🤖 AI Summary
Existing ASR/TTS systems exhibit poor adaptability to speech disorders (e.g., dysarthria, stuttering, aphasia), suffer from high latency in edge deployment, and lack personalization support. To address these challenges, this paper proposes SpeechAgent—a unified, end-to-end mobile speech assistance architecture. SpeechAgent integrates a lightweight large language model (LLM) for semantic reasoning with real-time, on-device speech processing modules, enabling adaptive recognition and natural speech synthesis across diverse speech disorders. Through model compression and edge-optimized inference, it achieves low-latency (<300 ms) and high-accuracy operation directly on mobile devices.
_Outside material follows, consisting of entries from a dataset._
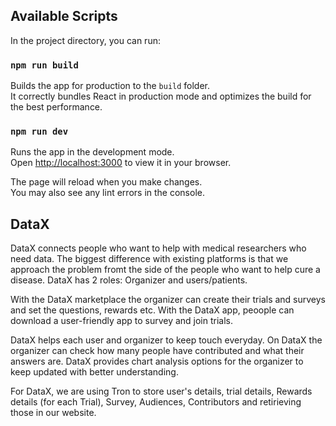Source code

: ## Available Scripts

In the project directory, you can run:

### `npm run build`

Builds the app for production to the `build` folder.\
It correctly bundles React in production mode and optimizes the build for the best performance.

### `npm run dev`

Runs the app in the development mode.\
Open [http://localhost:3000](http://localhost:3000) to view it in your browser.

The page will reload when you make changes.\
You may also see any lint errors in the console.


## DataX
DataX connects people who want to help with medical researchers who need data. The biggest difference with existing platforms is that we approach the problem fromt the side of the people who want to help cure a disease. DataX has 2 roles: Organizer and users/patients.

With the DataX marketplace the organizer can create their trials and surveys and set the questions, rewards etc. With the DataX app, peoople can download a user-friendly app to survey and join trials.

DataX helps each user and organizer to keep touch everyday. On DataX the organizer can check how many people have contributed and what their answers are. DataX provides chart analysis options for the organizer to keep updated with better understanding.

For DataX, we are using Tron to store user's details, trial details, Rewards details (for each Trial), Survey, Audiences, Contributors and retirieving those in our website.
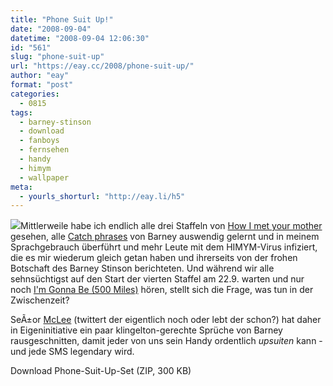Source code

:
 ```yaml
---
title: "Phone Suit Up!"
date: "2008-09-04"
datetime: "2008-09-04 12:06:30"
id: "561"
slug: "phone-suit-up"
url: "https://eay.cc/2008/phone-suit-up/"
author: "eay"
format: "post"
categories:
  - 0815
tags:
  - barney-stinson
  - download
  - fanboys
  - fernsehen
  - handy
  - himym
  - wallpaper
meta:
  - yourls_shorturl: "http://eay.li/h5"
---
```


![](/uploads/2008/barney.jpg)Mittlerweile habe ich endlich alle drei Staffeln von [How I met your mother](//eay.cc/2008/how-i-met-my-favorite-tv-series/) gesehen, alle [Catch phrases](http://en.wikiquote.org/wiki/How_I_Met_Your_Mother#Catchphrases) von Barney auswendig gelernt und in meinem Sprachgebrauch überführt und mehr Leute mit dem HIMYM-Virus infiziert, die es mir wiederum gleich getan haben und ihrerseits von der frohen Botschaft des Barney Stinson berichteten. Und während wir alle sehnsüchtigst auf den Start der vierten Staffel am 22.9. warten und nur noch [I'm Gonna Be (500 Miles)](//eay.cc/2008/arrivederci-fiero/) hören, stellt sich die Frage, was tun in der Zwischenzeit?

SeÃ±or [McLee](http://twitter.com/The_McLee) (twittert der eigentlich noch oder lebt der schon?) hat daher in Eigeninitiative ein paar klingelton-gerechte Sprüche von Barney rausgeschnitten, damit jeder von uns sein Handy ordentlich _upsuiten_ kann - und jede SMS legendary wird.

Download Phone-Suit-Up-Set (ZIP, 300 KB)
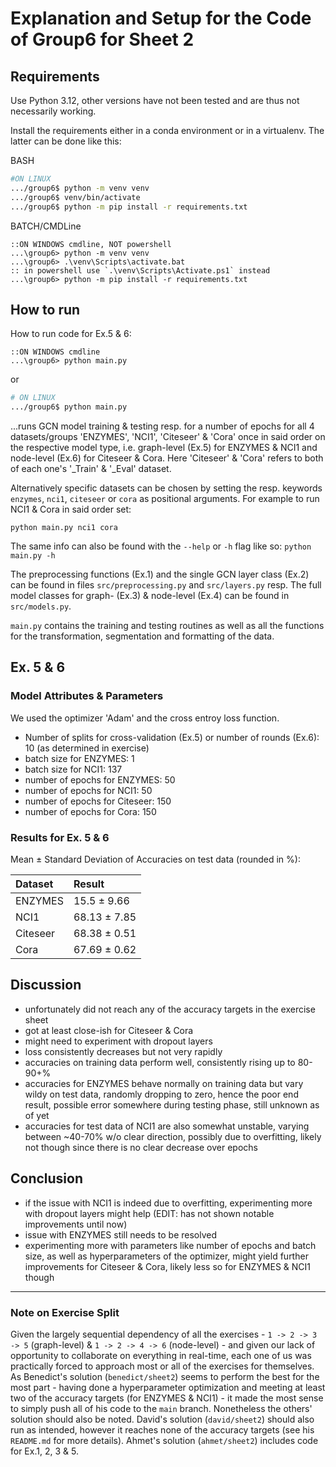 # Explanation and Setup for the Code of Group6 for Sheet 2

## Requirements

Use Python 3.12, other versions have not been tested and are thus not necessarily working.

Install the requirements either in a conda environment or in a virtualenv. The latter can be done like this:

BASH

```bash
#ON LINUX
.../group6$ python -m venv venv
.../group6$ venv/bin/activate
.../group6$ python -m pip install -r requirements.txt
```

BATCH/CMDLine

```batch
::ON WINDOWS cmdline, NOT powershell
...\group6> python -m venv venv
...\group6> .\venv\Scripts\activate.bat
:: in powershell use `.\venv\Scripts\Activate.ps1` instead
...\group6> python -m pip install -r requirements.txt
```

## How to run

How to run code for Ex.5 & 6:

```batch
::ON WINDOWS cmdline
...\group6> python main.py
```

or

```bash
# ON LINUX
.../group6$ python main.py
```

...runs GCN model training & testing resp. for a number of epochs for all 4 datasets/groups 'ENZYMES', 'NCI1', 'Citeseer' & 'Cora' once in said order on the respective model type, i.e. graph-level (Ex.5) for ENZYMES & NCI1 and node-level (Ex.6) for Citeseer & Cora. Here 'Citeseer' & 'Cora' refers to both of each one's '_Train' & '_Eval' dataset.

Alternatively specific datasets can be chosen by setting the resp. keywords `enzymes`, `nci1`, `citeseer` or `cora` as positional arguments. For example to run NCI1 & Cora in said order set:

`python main.py nci1 cora`

The same info can also be found with the `--help` or `-h` flag like so: `python main.py -h`

The preprocessing functions (Ex.1) and the single GCN layer class (Ex.2) can be found in files `src/preprocessing.py` and `src/layers.py` resp. The full model classes for graph- (Ex.3) & node-level (Ex.4) can be found in `src/models.py`.

`main.py` contains the training and testing routines as well as all the functions for the transformation, segmentation and formatting of the data.

## Ex. 5 & 6

### Model Attributes & Parameters

We used the optimizer 'Adam' and the cross entroy loss function.

- Number of splits for cross-validation (Ex.5) or number of rounds (Ex.6): 10 (as determined in exercise)
- batch size for ENZYMES: 1
- batch size for NCI1: 137
- number of epochs for ENZYMES: 50
- number of epochs for NCI1: 50
- number of epochs for Citeseer: 150
- number of epochs for Cora: 150

### Results for Ex. 5 & 6

Mean ± Standard Deviation of Accuracies on test data (rounded in %):

| Dataset | Result       |
| :------ | :----------- |
|ENZYMES  | 15.5 ± 9.66 |
|NCI1     | 68.13 ± 7.85 |
|Citeseer | 68.38 ± 0.51 |
|Cora     | 67.69 ± 0.62 |

## Discussion

- unfortunately did not reach any of the accuracy targets in the exercise sheet
- got at least close-ish for Citeseer & Cora
- might need to experiment with dropout layers
- loss consistently decreases but not very rapidly
- accuracies on training data perform well, consistently rising up to 80-90+%
- accuracies for ENZYMES behave normally on training data but vary wildy on test data, randomly dropping to zero, hence the poor end result, possible error somewhere during testing phase, still unknown as of yet
- accuracies for test data of NCI1 are also somewhat unstable, varying between ~40-70% w/o clear direction, possibly due to overfitting, likely not though since there is no clear decrease over epochs

## Conclusion

- if the issue with NCI1 is indeed due to overfitting, experimenting more with dropout layers might help (EDIT: has not shown notable improvements until now)
- issue with ENZYMES still needs to be resolved
- experimenting more with parameters like number of epochs and batch size, as well as hyperparameters of the optimizer, might yield further improvements for Citeseer & Cora, likely less so for ENZYMES & NCI1 though

---

### Note on Exercise Split

Given the largely sequential dependency of all the exercises - `1 -> 2 -> 3 -> 5` (graph-level) & `1 -> 2 -> 4 -> 6` (node-level) - and given our lack of opportunity to collaborate on everything in real-time, each one of us was practically forced to approach most or all of the exercises for themselves. As Benedict's solution (`benedict/sheet2`) seems to perform the best for the most part - having done a hyperparameter optimization and meeting at least two of the accuracy targets (for ENZYMES & NCI1) - it made the most sense to simply push all of his code to the `main` branch. Nonetheless the others' solution should also be noted. David's solution (`david/sheet2`) should also run as intended, however it reaches none of the accuracy targets (see his `README.md` for more details). Ahmet's solution (`ahmet/sheet2`) includes code for Ex.1, 2, 3 & 5.
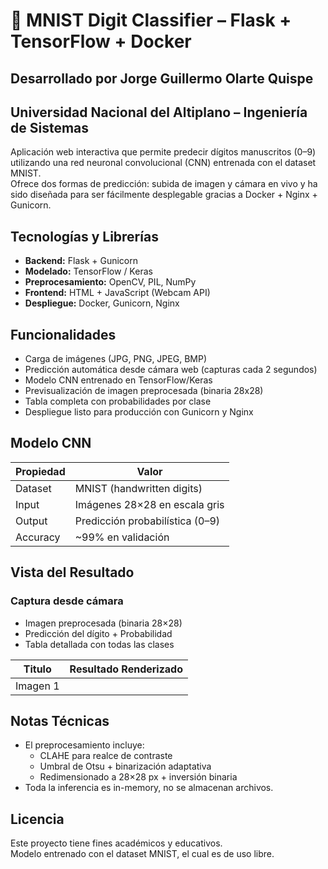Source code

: # 🔢 MNIST Digit Classifier – Flask + TensorFlow + Docker

## Desarrollado por Jorge Guillermo Olarte Quispe

## Universidad Nacional del Altiplano – Ingeniería de Sistemas

Aplicación web interactiva que permite predecir dígitos manuscritos (0–9) utilizando una red neuronal convolucional (CNN) entrenada con el dataset MNIST.  
Ofrece dos formas de predicción: subida de imagen y cámara en vivo y ha sido diseñada para ser fácilmente desplegable gracias a Docker + Nginx + Gunicorn.

## Tecnologías y Librerías

- **Backend:** Flask + Gunicorn
- **Modelado:** TensorFlow / Keras
- **Preprocesamiento:** OpenCV, PIL, NumPy
- **Frontend:** HTML + JavaScript (Webcam API)
- **Despliegue:** Docker, Gunicorn, Nginx

## Funcionalidades

- Carga de imágenes (JPG, PNG, JPEG, BMP)
- Predicción automática desde cámara web (capturas cada 2 segundos)
- Modelo CNN entrenado en TensorFlow/Keras
- Previsualización de imagen preprocesada (binaria 28x28)
- Tabla completa con probabilidades por clase
- Despliegue listo para producción con Gunicorn y Nginx

## Modelo CNN

| Propiedad | Valor                           |
| --------- | ------------------------------- |
| Dataset   | MNIST (handwritten digits)      |
| Input     | Imágenes 28×28 en escala gris   |
| Output    | Predicción probabilística (0–9) |
| Accuracy  | ~99% en validación              |

## Vista del Resultado

### Captura desde cámara

- Imagen preprocesada (binaria 28×28)
- Predicción del dígito + Probabilidad
- Tabla detallada con todas las clases

| Titulo   | Resultado Renderizado |
| -------- | --------------------- |
| Imagen 1 |                       |

## Notas Técnicas

- El preprocesamiento incluye:
  - CLAHE para realce de contraste
  - Umbral de Otsu + binarización adaptativa
  - Redimensionado a 28×28 px + inversión binaria
- Toda la inferencia es in-memory, no se almacenan archivos.

## Licencia

Este proyecto tiene fines académicos y educativos.  
Modelo entrenado con el dataset MNIST, el cual es de uso libre.
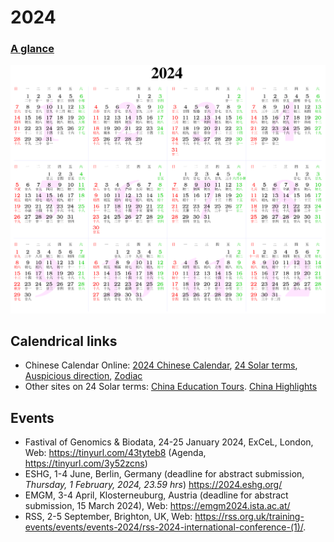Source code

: # 2024

### [A glance](https://www.calendarpedia.co.uk/download/calendar-2024-landscape-year-at-a-glance-in-colour.pdf)

![Calendar](2024.png)

## Calendrical links

- Chinese Calendar Online: [2024 Chinese Calendar](https://www.chinesecalendaronline.com/2024/), [24 Solar terms](https://www.chinesecalendaronline.com/solar-terms/), [Auspicious direction](https://www.chinesecalendaronline.com/), [Zodiac](https://www.chinesecalendaronline.com/zodiac/)
- Other sites on 24 Solar terms: [China Education Tours](https://www.chinaeducationaltours.com/guide/culture-24-solar-terms.htm). [China Highlights](https://www.chinahighlights.com/festivals/the-24-solar-terms.htm)

## Events

- Fastival of Genomics & Biodata, 24-25 January 2024, ExCeL, London, Web: <https://tinyurl.com/43tyteb8> (Agenda, <https://tinyurl.com/3y52zcns>)
- ESHG, 1-4 June, Berlin, Germany (deadline for abstract submission, *Thursday, 1 February, 2024, 23.59 hrs*) <https://2024.eshg.org/>
- EMGM, 3-4 April, Klosterneuburg, Austria (deadline for abstract submission, 15 March 2024), Web: <https://emgm2024.ista.ac.at/>
- RSS, 2-5 September, Brighton, UK, Web: <https://rss.org.uk/training-events/events/events-2024/rss-2024-international-conference-(1)/>.
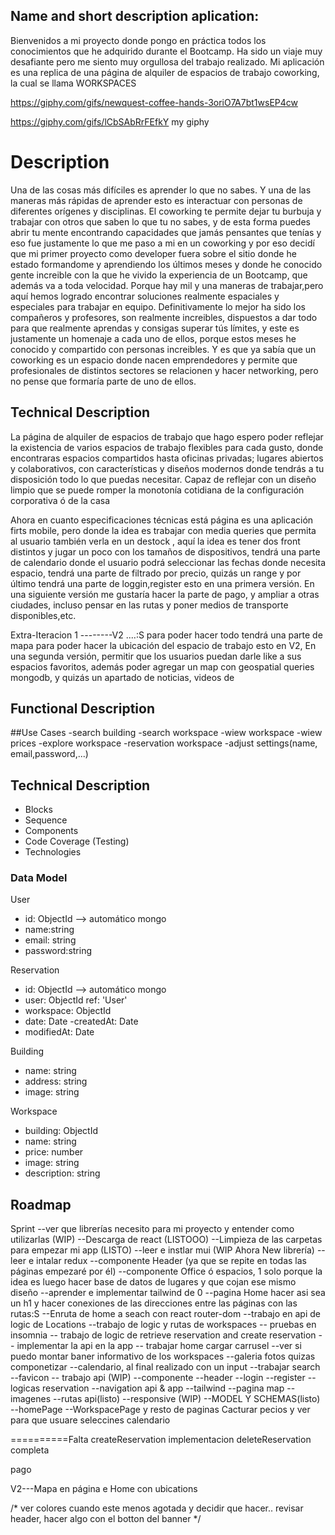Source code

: ## Name and short description aplication: 
Bienvenidos a mi proyecto donde pongo en práctica todos los conocimientos que he adquirido durante el Bootcamp. Ha sido un viaje muy desafiante pero me siento muy orgullosa del trabajo realizado.
Mi aplicación es una replica de una página de alquiler de espacios de trabajo coworking, la cual se llama WORKSPACES

https://giphy.com/gifs/newquest-coffee-hands-3oriO7A7bt1wsEP4cw

https://giphy.com/gifs/lCbSAbRrFEfkY
my giphy

# Description 

Una de las cosas más difíciles es aprender lo que no sabes. Y una de las maneras más rápidas de aprender esto es interactuar con personas de diferentes orígenes y disciplinas. El coworking te permite dejar tu burbuja y trabajar con otros que saben lo que tu no sabes, y de esta forma puedes abrir tu mente encontrando capacidades que jamás pensantes que tenías y eso fue justamente lo que me paso a mi en un coworking y por eso decidí que mi primer proyecto como developer fuera sobre el sitio donde he estado formandome y aprendiendo los últimos meses y donde he conocido gente increible con la que he vivido la experiencia de un Bootcamp, que además va a toda velocidad.
Porque hay mil y una maneras de trabajar,pero aquí hemos logrado encontrar soluciones realmente espaciales y especiales para trabajar en equipo. Definitivamente lo mejor ha sido los compañeros y profesores, son realmente increibles, dispuestos a dar todo para que realmente aprendas y consigas superar tús límites, y este es justamente un homenaje a cada uno de ellos, porque estos meses he conocido y compartido con personas increibles.
Y es que ya sabía que un coworking es un espacio donde nacen emprendedores y permite que profesionales de distintos sectores se relacionen y hacer networking, pero no pense que formaría parte de uno de ellos.

## Technical Description

La página de alquiler de espacios de trabajo que hago espero poder reflejar la existencia de varios espacios de trabajo flexibles para cada gusto, donde encontraras espacios compartidos hasta oficinas privadas; lugares abiertos y colaborativos, con características y diseños modernos donde tendrás a tu disposición todo lo que puedas necesitar. Capaz de reflejar con un diseño limpio que se puede romper la monotonía cotidiana de la configuración corporativa ó de la casa

Ahora en cuanto especificaciones técnicas está página es una aplicación firts mobile, pero donde la idea es trabajar con media queries que permita al usuario también verla en un destock , aquí la idea es tener dos front distintos y jugar un poco con los tamaños de dispositivos, tendrá una parte de calendario donde el usuario podrá seleccionar las fechas donde necesita espacio, tendrá una parte de filtrado por precio, quizás un range y por último tendrá una parte de loggin,register esto en una primera versión.
En una siguiente versión me gustaría hacer la parte de pago, y ampliar a otras ciudades, incluso pensar en las rutas y poner medios de transporte disponibles,etc.

Extra-Iteracion 1 --------V2 ....:S  para poder hacer todo tendrá una parte de mapa para poder hacer la ubicación del espacio de trabajo esto en V2,
En una segunda versión, permitir que los usuarios puedan darle like a sus espacios favoritos, además poder agregar un map con geospatial queries mongodb, y quizás un apartado de noticias, videos de  


## Functional Description

##Use Cases
-search building
-search workspace
-wiew workspace
-wiew prices
-explore workspace
-reservation workspace
-adjust settings(name, email,password,...)

## Technical Description
- Blocks
- Sequence
- Components
- Code Coverage (Testing)
- Technologies

### Data Model

 User
- id: ObjectId --> automático mongo
- name:string
- email: string
- password:string

Reservation
- id: ObjectId --> automático mongo
- user: ObjectId ref: 'User'
- workspace: ObjectId
- date: Date
-createdAt: Date
- modifiedAt: Date

Building
- name: string
- address: string
- image: string

Workspace
- building: ObjectId
- name: string
- price: number
- image: string
- description: string





## Roadmap

Sprint 
--ver que librerías necesito para mi proyecto y entender como utilizarlas (WIP)
--Descarga de react (LISTOOO)
--Limpieza de las carpetas para empezar mi app (LISTO)
--leer e instlar mui (WIP Ahora New librería)
--leer e intalar redux 
--componente Header (ya que se repite en todas las páginas empezaré por él)
--componente Office ó espacios, 1 solo porque la idea es luego hacer base de datos de lugares y que cojan ese mismo diseño
--aprender e implementar tailwind de 0
--pagina Home hacer asi sea un h1 y hacer conexiones de las direcciones entre las páginas con las rutas:S
--Enruta de home a seach con react router-dom 
--trabajo en api de logic de Locations
--trabajo de logic y rutas de workspaces
-- pruebas en insomnia
-- trabajo de logic de retrieve reservation and create reservation
-- implementar la api en la app
-- trabajar home cargar carrusel 
--ver si puedo montar baner informativo de los workspaces
--galeria fotos quizas componetizar
--calendario, al final realizado con un input 
--trabajar search 
--favicon
-- trabajo api (WIP)
--componente
--header
--login
--register
--logicas reservation
--navigation api & app
--tailwind
--pagina map
--imagenes
--rutas api(listo)
--responsive (WIP)
--MODEL Y SCHEMAS(listo)
--homePage
--WorkspacePage y resto de paginas
Cacturar pecios y ver para que usuare seleccines
calendario

==========Falta
createReservation implementacion
deleteReservation completa

pago


V2---Mapa en página e Home con ubications





/* ver colores cuando este menos agotada y decidir que hacer.. revisar header, hacer algo con el botton del banner */
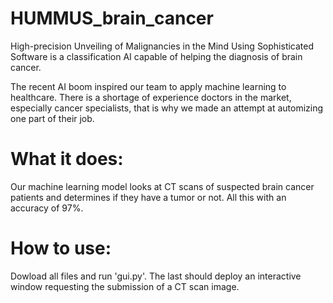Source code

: # HUMMUS_brain_cancer
High-precision Unveiling of Malignancies in the Mind Using Sophisticated Software is a classification AI capable of helping the diagnosis of brain cancer.

The recent AI boom inspired our team to apply machine learning to healthcare. There is a shortage of experience doctors in the market, especially cancer specialists, that is why we made an attempt at automizing one part of their job.

# What it does:
Our machine learning model looks at CT scans of suspected brain cancer patients and determines if they have a tumor or not. All this with an accuracy of 97%.

# How to use:
Dowload all files and run 'gui.py'. The last should deploy an interactive window requesting the submission of a CT scan image.
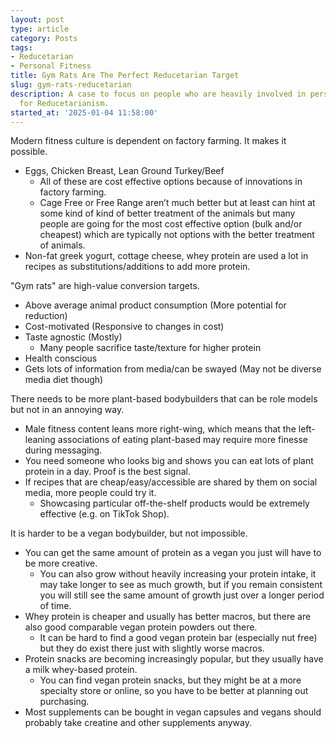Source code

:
 ```yaml
---
layout: post
type: article
category: Posts
tags:
- Reducetarian
- Personal Fitness
title: Gym Rats Are The Perfect Reducetarian Target
slug: gym-rats-reducetarian
description: A case to focus on people who are heavily involved in personal fitness
  for Reducetarianism.
started_at: '2025-01-04 11:58:00'
---
```


Modern fitness culture is dependent on factory farming. It makes it possible.
* Eggs, Chicken Breast, Lean Ground Turkey/Beef
    * All of these are cost effective options because of innovations in factory farming.
    * Cage Free or Free Range aren’t much better but at least can hint at some kind of kind of better treatment of the animals but many people are going for the most cost effective option (bulk and/or cheapest) which are typically not options with the better treatment of animals. 
* Non-fat greek yogurt, cottage cheese, whey protein are used a lot in recipes as substitutions/additions to add more protein.

"Gym rats" are high-value conversion targets.
* Above average animal product consumption (More potential for reduction)
* Cost-motivated (Responsive to changes in cost)
* Taste agnostic (Mostly)
    * Many people sacrifice taste/texture for higher protein
* Health conscious
* Gets lots of information from media/can be swayed (May not be diverse media diet though)

There needs to be more plant-based bodybuilders that can be role models but not in an annoying way. 
* Male fitness content leans more right-wing, which means that the left-leaning associations of eating plant-based may require more finesse during messaging.
* You need someone who looks big and shows you can eat lots of plant protein in a day. Proof is the best signal. 
* If recipes that are cheap/easy/accessible are shared by them on social media, more people could try it.
    * Showcasing particular off-the-shelf products would be extremely effective (e.g. on TikTok Shop).

It is harder to be a vegan bodybuilder, but not impossible.
* You can get the same amount of protein as a vegan you just will have to be more creative.
    * You can also grow without heavily increasing your protein intake, it may take longer to see as much growth, but if you remain consistent you will still see the same amount of growth just over a longer period of time.
* Whey protein is cheaper and usually has better macros, but there are also good comparable vegan protein powders out there.
    * It can be hard to find a good vegan protein bar (especially nut free) but they do exist there just with slightly worse macros.
* Protein snacks are becoming increasingly popular, but they usually have a milk whey-based protein. 
    * You can find vegan protein snacks, but they might be at a more specialty store or online, so you have to be better at planning out purchasing.
* Most supplements can be bought in vegan capsules and vegans should probably take creatine and other supplements anyway.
Evaluated on a real-world speech disorder dataset, SpeechAgent improves ASR word accuracy by 12.6% over strong baselines and attains a TTS Mean Opinion Score (MOS) of 4.1, significantly outperforming prior approaches. The system demonstrates practical viability for daily assistive communication.
📝 Abstract
Speech is essential for human communication, yet millions of people face impairments such as dysarthria, stuttering, and aphasia conditions that often lead to social isolation and reduced participation. Despite recent progress in automatic speech recognition (ASR) and text-to-speech (TTS) technologies, accessible web and mobile infrastructures for users with impaired speech remain limited, hindering the practical adoption of these advances in daily communication. To bridge this gap, we present SpeechAgent, a mobile SpeechAgent designed to facilitate people with speech impairments in everyday communication. The system integrates large language model (LLM)- driven reasoning with advanced speech processing modules, providing adaptive support tailored to diverse impairment types. To ensure real-world practicality, we develop a structured deployment pipeline that enables real-time speech processing on mobile and edge devices, achieving imperceptible latency while maintaining high accuracy and speech quality. Evaluation on real-world impaired speech datasets and edge-device latency profiling confirms that SpeechAgent delivers both effective and user-friendly performance, demonstrating its feasibility for personalized, day-to-day assistive communication.